Task statement ::
In the C# question, what error does the writer report when attempting the cast?

------ Passage

I am trying to achieve something specific in c# and I don't know if it has a name (or even if it's good practice). I tried to simplify the code as much as possible because this is a generic problem (no pun intended, what I mean by that is that it doesn't depend on the rest of the implementation) Basically I have a generic class Class1, a class A, a class B that inherits from A, and another class Class2 that inherits from Class1 with B as the generic parameter. The issue is that I get an error "cannot convert from 'Class2' to 'Class1'" when I try to cast.
I tried different combinations and have spent hours and checked dozens of links but so far I can't seem to find an answer to this exact problem. Keep in mind I am fairly new to programming (a few years but I learned by myself)
public class Class1<T> where T : A
{
public string name;
}
public class Class2 : Class1<B> { }
public class A { }
public class B : A { }
//if I change the parameter type to Class1<B>, but that defeats the purpose
//of being able to call this function with any class that extends Class1
void TestFunction(Class1<A> test)

------------
------ Provided material

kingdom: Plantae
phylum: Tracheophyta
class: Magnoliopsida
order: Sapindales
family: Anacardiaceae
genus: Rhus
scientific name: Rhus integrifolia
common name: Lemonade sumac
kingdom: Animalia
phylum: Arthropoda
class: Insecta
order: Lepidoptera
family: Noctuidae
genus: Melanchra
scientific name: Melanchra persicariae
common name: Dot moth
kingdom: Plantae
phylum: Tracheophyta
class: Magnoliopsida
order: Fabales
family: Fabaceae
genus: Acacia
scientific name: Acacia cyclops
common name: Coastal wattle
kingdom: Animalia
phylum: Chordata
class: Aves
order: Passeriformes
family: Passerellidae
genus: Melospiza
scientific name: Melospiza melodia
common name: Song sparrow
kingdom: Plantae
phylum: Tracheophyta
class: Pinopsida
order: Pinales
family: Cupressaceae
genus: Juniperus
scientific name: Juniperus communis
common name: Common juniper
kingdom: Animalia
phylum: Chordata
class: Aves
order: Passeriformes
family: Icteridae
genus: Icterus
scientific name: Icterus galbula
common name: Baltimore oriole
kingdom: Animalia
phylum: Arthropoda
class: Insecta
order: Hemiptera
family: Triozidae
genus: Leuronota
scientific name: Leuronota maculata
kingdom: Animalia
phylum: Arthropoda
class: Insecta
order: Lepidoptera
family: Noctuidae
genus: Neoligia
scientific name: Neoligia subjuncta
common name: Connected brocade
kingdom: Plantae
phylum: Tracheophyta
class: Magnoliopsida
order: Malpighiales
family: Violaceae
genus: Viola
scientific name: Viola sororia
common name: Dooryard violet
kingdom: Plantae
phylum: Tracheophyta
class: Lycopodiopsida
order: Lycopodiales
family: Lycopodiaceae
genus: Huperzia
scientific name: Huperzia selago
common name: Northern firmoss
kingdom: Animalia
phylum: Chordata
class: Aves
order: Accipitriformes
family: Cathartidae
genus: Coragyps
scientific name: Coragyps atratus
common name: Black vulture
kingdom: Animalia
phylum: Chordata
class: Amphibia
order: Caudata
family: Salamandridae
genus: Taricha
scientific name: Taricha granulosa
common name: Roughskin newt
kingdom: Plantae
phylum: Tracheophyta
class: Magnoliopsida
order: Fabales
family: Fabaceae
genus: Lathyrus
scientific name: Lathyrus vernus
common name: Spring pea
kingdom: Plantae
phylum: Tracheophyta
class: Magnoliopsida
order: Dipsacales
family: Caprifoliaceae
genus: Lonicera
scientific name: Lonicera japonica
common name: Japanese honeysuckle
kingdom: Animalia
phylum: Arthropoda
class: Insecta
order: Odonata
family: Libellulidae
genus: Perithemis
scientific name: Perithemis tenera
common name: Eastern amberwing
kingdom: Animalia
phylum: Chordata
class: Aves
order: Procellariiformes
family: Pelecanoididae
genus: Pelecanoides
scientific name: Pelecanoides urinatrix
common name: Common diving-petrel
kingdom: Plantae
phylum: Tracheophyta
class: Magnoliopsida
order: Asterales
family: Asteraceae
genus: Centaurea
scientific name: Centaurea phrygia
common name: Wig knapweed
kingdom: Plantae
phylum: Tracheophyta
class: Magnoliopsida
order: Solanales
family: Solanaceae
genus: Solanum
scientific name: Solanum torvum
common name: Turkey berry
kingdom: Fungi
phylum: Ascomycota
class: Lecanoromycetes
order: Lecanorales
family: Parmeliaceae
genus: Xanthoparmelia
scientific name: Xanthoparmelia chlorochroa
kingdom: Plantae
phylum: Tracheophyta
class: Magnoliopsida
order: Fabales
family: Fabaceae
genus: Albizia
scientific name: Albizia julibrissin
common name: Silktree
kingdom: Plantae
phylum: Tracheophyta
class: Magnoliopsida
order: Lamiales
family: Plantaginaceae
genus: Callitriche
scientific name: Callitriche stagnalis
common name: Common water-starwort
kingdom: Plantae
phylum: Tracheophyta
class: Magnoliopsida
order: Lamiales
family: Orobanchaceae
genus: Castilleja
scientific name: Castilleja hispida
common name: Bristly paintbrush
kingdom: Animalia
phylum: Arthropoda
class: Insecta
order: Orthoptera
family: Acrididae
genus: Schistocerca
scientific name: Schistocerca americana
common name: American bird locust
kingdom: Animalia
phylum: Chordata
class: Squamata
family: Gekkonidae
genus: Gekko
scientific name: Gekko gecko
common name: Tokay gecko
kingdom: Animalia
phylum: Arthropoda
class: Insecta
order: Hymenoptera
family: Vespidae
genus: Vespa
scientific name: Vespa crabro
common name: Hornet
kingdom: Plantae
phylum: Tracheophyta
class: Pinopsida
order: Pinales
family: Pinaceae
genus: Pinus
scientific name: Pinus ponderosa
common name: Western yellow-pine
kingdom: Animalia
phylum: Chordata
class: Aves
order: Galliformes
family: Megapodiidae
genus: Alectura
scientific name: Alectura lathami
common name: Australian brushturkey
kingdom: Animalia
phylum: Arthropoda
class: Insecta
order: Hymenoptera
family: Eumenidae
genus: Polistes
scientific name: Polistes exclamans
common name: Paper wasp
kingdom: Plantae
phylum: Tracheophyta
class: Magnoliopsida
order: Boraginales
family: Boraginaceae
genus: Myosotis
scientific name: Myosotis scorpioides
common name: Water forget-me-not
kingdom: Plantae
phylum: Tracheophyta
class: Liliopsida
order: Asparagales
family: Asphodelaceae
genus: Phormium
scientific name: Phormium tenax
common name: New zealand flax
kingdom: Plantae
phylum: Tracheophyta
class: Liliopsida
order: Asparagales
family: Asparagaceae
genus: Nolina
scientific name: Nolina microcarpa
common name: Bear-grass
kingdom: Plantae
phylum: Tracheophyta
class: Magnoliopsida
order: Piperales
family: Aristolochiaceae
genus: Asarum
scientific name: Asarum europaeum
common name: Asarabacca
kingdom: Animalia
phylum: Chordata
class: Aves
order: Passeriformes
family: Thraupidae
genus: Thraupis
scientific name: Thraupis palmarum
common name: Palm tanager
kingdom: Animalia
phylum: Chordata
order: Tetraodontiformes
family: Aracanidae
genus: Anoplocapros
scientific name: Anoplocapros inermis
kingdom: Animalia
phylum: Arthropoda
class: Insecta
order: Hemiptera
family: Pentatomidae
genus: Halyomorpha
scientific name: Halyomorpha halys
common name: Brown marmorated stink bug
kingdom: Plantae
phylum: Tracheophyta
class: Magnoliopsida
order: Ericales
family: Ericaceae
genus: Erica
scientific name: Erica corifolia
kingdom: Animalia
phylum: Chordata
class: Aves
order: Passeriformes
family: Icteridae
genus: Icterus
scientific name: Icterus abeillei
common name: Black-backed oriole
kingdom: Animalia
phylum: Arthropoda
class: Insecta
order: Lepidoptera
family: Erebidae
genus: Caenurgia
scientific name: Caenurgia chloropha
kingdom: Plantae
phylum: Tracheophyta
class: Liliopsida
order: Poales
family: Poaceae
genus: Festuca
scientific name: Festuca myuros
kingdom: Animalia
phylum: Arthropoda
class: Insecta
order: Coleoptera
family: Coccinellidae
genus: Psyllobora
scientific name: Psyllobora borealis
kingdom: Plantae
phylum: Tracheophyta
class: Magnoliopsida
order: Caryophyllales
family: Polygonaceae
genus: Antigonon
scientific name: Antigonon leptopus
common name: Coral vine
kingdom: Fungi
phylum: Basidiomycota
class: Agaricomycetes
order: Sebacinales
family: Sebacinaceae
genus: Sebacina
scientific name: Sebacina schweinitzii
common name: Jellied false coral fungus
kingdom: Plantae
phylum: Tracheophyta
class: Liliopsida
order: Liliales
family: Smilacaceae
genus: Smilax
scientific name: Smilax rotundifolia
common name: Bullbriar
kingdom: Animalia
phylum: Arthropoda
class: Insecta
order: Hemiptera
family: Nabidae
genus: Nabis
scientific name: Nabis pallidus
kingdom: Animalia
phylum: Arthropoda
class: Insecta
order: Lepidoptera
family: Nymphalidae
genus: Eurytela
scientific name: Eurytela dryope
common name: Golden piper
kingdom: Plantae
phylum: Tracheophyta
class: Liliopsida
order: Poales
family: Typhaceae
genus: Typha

------------

Result of this exercise ::
The error "cannot convert from 'Class2' to 'Class1'".